High-Performance Object Storage — Fast, Infinitely Scalable Storage for HPC and Scientific Workloads

May 8, 2024

High-performance computing, machine learning (ML) and AI, and scientific workloads must be built to be scalable, a requirement that is often difficult for traditional filesystem storage solutions to meet. Object storage provides a fast, networked, and highly scalable storage option for these use cases, but there are some inherent performance and compatibility problems that need to be solved when using object storage with your existing scripts and applications.

In this article, we break down the types of performance requirements that might exist for object storage, and show how cunoFS achieves higher throughput performance with existing object storage solutions.

cunoFS turns any S3-API compatible object storage solution into a high-performance, POSIX-compatible filesystem that can be used with your existing code, often with better performance than native APIs and SDKs. cunoFS works on all major operating systems and is compatible with all popular object storage systems, both cloud and on-premises, including AWS S3, Azure Blob Storage, Google Cloud Storage, NetApp StorageGRID, MinIO, and Dell ECS.

High-performance storage requirements: what does “high-performance” mean to you?

”Performance” can mean different things in different use cases — each project measures success differently, and there can be some confusion as to whether a storage solution is performing well depending on the requirements.

When discussing performance in regard to computer storage, we may usually be talking about one of the following metrics:

Performance metric	Use cases/practical effect
IOPS (higher is better) Read/write operations per second	Databases and real-time applications that read and write lots of transactional data in quick succession
Throughput (higher is better) Amount of data that can be transferred in a second	Big data applications like streaming video, machine learning, and analytics requiring large datasets
Latency (lower is better) The time it takes to complete a single read/write operation (usually including any network requests)	Real-time applications including financial dashboards, gaming, and anything timing-critical
Durability/reliability Ability to retain data without loss/corruption and the operability of the storage medium itself	Long-term storage, mission-critical storage, anything where long-term data integrity matters and the data spends significant time at rest

While, arguably, a directly-attached RAID array of SSDs will always be the most performant in most categories, this is expensive, impractical, and doesn’t scale well. So teams tasked with selecting a storage solution for their project have to make tradeoffs to focus on the performance metric that matters most to their goals.

The strong suit of object storage is its throughput and scalability performance. Workloads like machine learning are most affected by these two metrics, as they need to be able to read from large, ever-expanding datasets. As object storage is optimized for throughput and scalability, it does not offer the best latency performance, which is not a problem as latency and IOPS are generally secondary considerations for these kinds of workloads. Object storage performs highly on durability metrics when configured with redundancy (for example, using MinIO’s erasure coding).
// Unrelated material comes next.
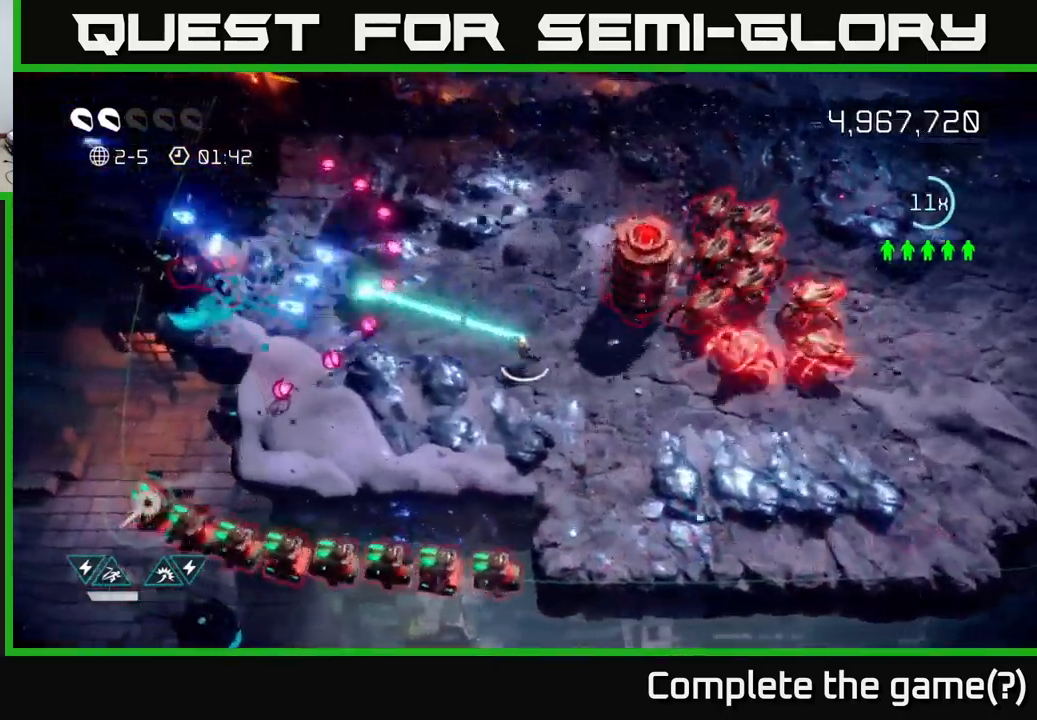
{"buttons": [], "left_stick": "down-left", "right_stick": "down-left", "events": [[33, "left_stick", "up-left"], [183, "L2", "down"], [200, "R2", "up"], [300, "L2", "up"], [483, "left_stick", "down-left"], [483, "right_stick", "down-left"]]}
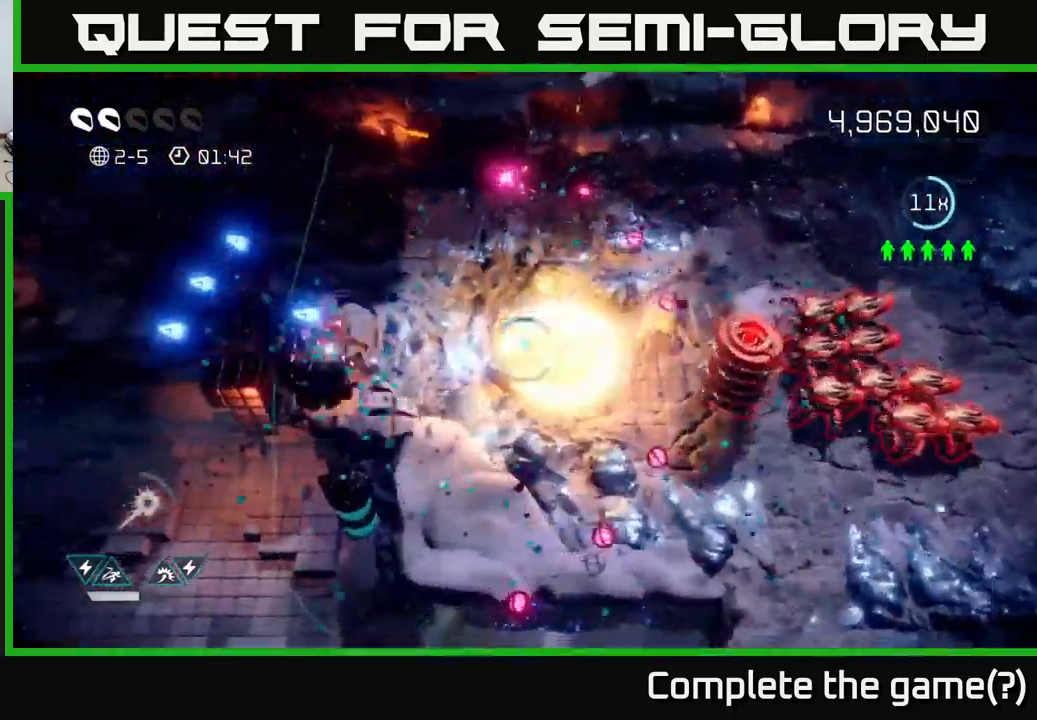
{"buttons": [], "left_stick": "up", "right_stick": "right", "events": [[17, "right_stick", "down"], [67, "left_stick", "down"], [150, "right_stick", "right"], [417, "left_stick", "up"]]}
How cunoFS lets you take advantage of the high performance of your networked object storage solution

cunoFS directly addresses these problems by maximizing the throughput between object storage and your applications and scripts and providing a no-compromise POSIX-compatible interface that lets you access your files as-is without scrambling them or requiring intermediate storage gateways.

The cunoFS filesystem layer is a client-side application, so — unlike other solutions that are far removed from the actual data use — it can anticipate data reads and writes to reduce bottlenecks, and is able to store POSIX metadata without the need for additional gateways or databases.

cunoFS lets you take full advantage of the throughput performance that object storage provides, and works over both LAN and WAN to give you native filesystem access to almost any object storage provider. Unlike with object storage SDKs, APIs, and other less performant filesystem layers like goofys and s3fs-fuse, you can work directly on data stored in S3 and object storage, without needing to stage files locally.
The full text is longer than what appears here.